Page images and extracted text

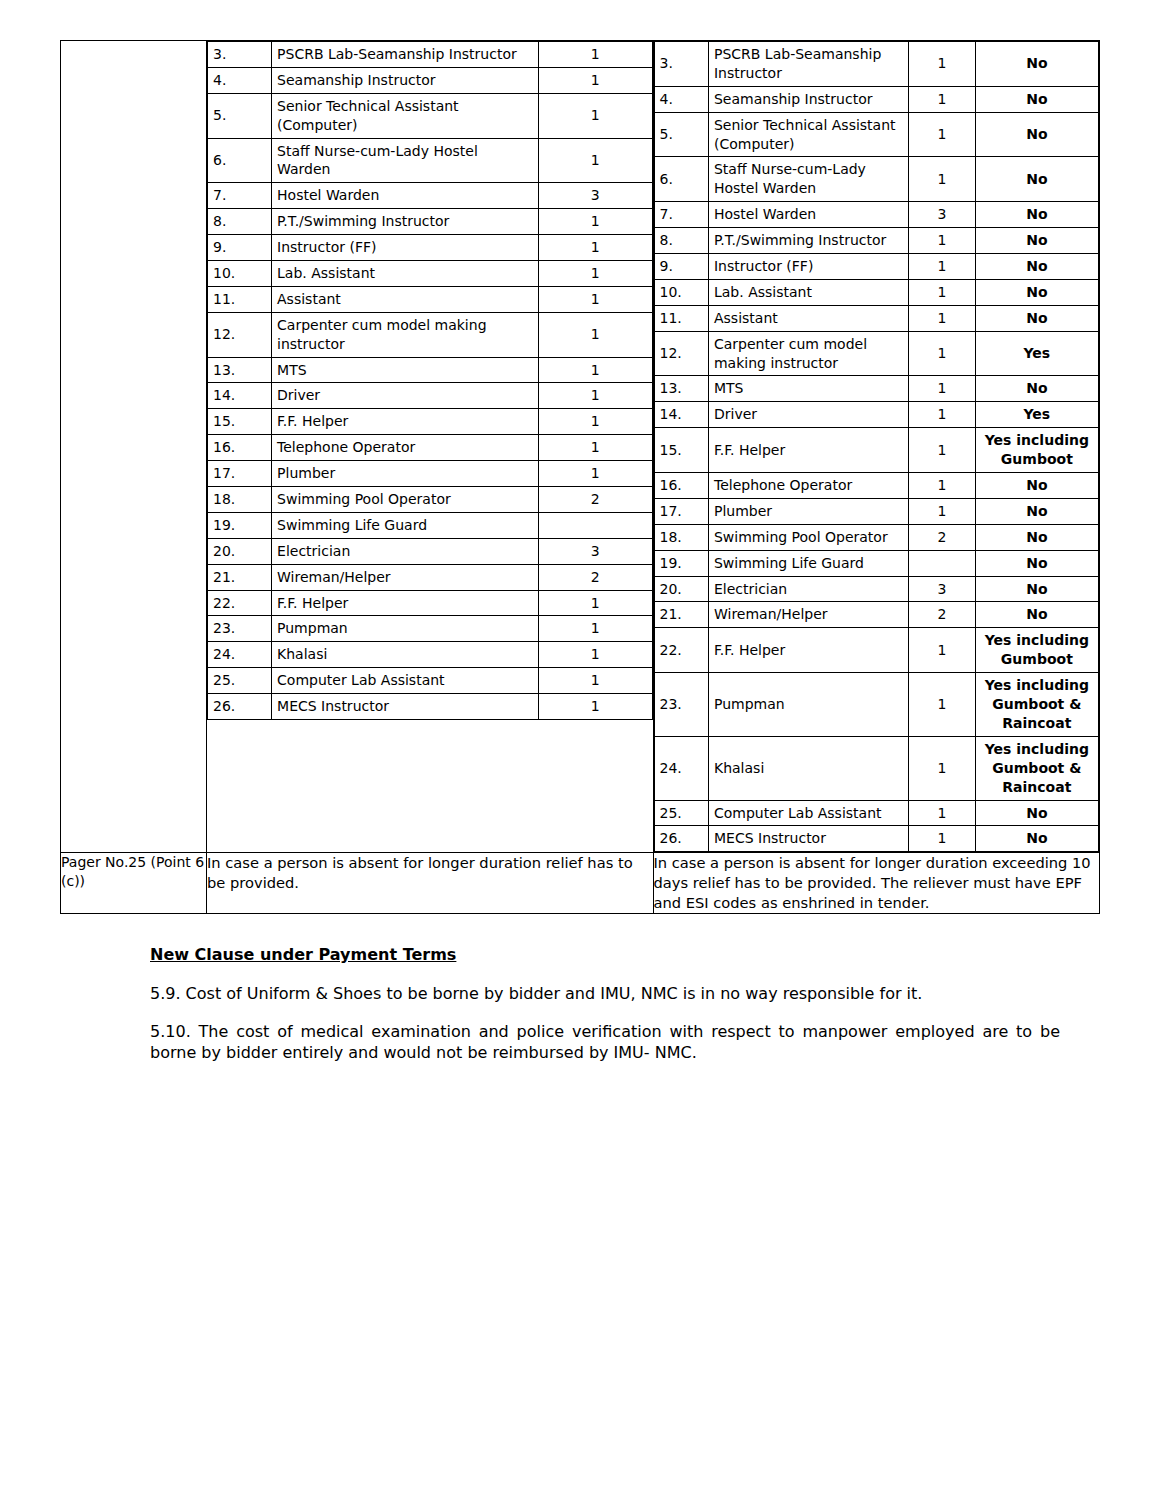| | / 3. / PSCRB Lab-Seamanship Instructor / 1 / / 4. / Seamanship Instructor / 1 / / 5. / Senior Technical Assistant (Computer) / 1 / / 6. / Staff Nurse-cum-Lady Hostel Warden / 1 / / 7. / Hostel Warden / 3 / / 8. / P.T./Swimming Instructor / 1 / / 9. / Instructor (FF) / 1 / / 10. / Lab. Assistant / 1 / / 11. / Assistant / 1 / / 12. / Carpenter cum model making instructor / 1 / / 13. / MTS / 1 / / 14. / Driver / 1 / / 15. / F.F. Helper / 1 / / 16. / Telephone Operator / 1 / / 17. / Plumber / 1 / / 18. / Swimming Pool Operator / 2 / / 19. / Swimming Life Guard / / / 20. / Electrician / 3 / / 21. / Wireman/Helper / 2 / / 22. / F.F. Helper / 1 / / 23. / Pumpman / 1 / / 24. / Khalasi / 1 / / 25. / Computer Lab Assistant / 1 / / 26. / MECS Instructor / 1 / | / 3. / PSCRB Lab-Seamanship Instructor / 1 / No / / 4. / Seamanship Instructor / 1 / No / / 5. / Senior Technical Assistant (Computer) / 1 / No / / 6. / Staff Nurse-cum-Lady Hostel Warden / 1 / No / / 7. / Hostel Warden / 3 / No / / 8. / P.T./Swimming Instructor / 1 / No / / 9. / Instructor (FF) / 1 / No / / 10. / Lab. Assistant / 1 / No / / 11. / Assistant / 1 / No / / 12. / Carpenter cum model making instructor / 1 / Yes / / 13. / MTS / 1 / No / / 14. / Driver / 1 / Yes / / 15. / F.F. Helper / 1 / Yes including Gumboot / / 16. / Telephone Operator / 1 / No / / 17. / Plumber / 1 / No / / 18. / Swimming Pool Operator / 2 / No / / 19. / Swimming Life Guard / / No / / 20. / Electrician / 3 / No / / 21. / Wireman/Helper / 2 / No / / 22. / F.F. Helper / 1 / Yes including Gumboot / / 23. / Pumpman / 1 / Yes including Gumboot & Raincoat / / 24. / Khalasi / 1 / Yes including Gumboot & Raincoat / / 25. / Computer Lab Assistant / 1 / No / / 26. / MECS Instructor / 1 / No / |
| Pager No.25 (Point 6 (c)) | In case a person is absent for longer duration relief has to be provided. | In case a person is absent for longer duration exceeding 10 days relief has to be provided. The reliever must have EPF and ESI codes as enshrined in tender. |
New Clause under Payment Terms
5.9. Cost of Uniform & Shoes to be borne by bidder and IMU, NMC is in no way responsible for it.
5.10. The cost of medical examination and police verification with respect to manpower employed are to be borne by bidder entirely and would not be reimbursed by IMU- NMC.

# [Problem requirements]
Could you return all lines from the records that include the word "bidder"?

# [Solution to this exercise]
5.9. Cost of Uniform & Shoes to be borne by bidder and IMU, NMC is in no way responsible for it.
5.10. The cost of medical examination and police verification with respect to manpower employed are to be borne by bidder entirely and would not be reimbursed by IMU- NMC.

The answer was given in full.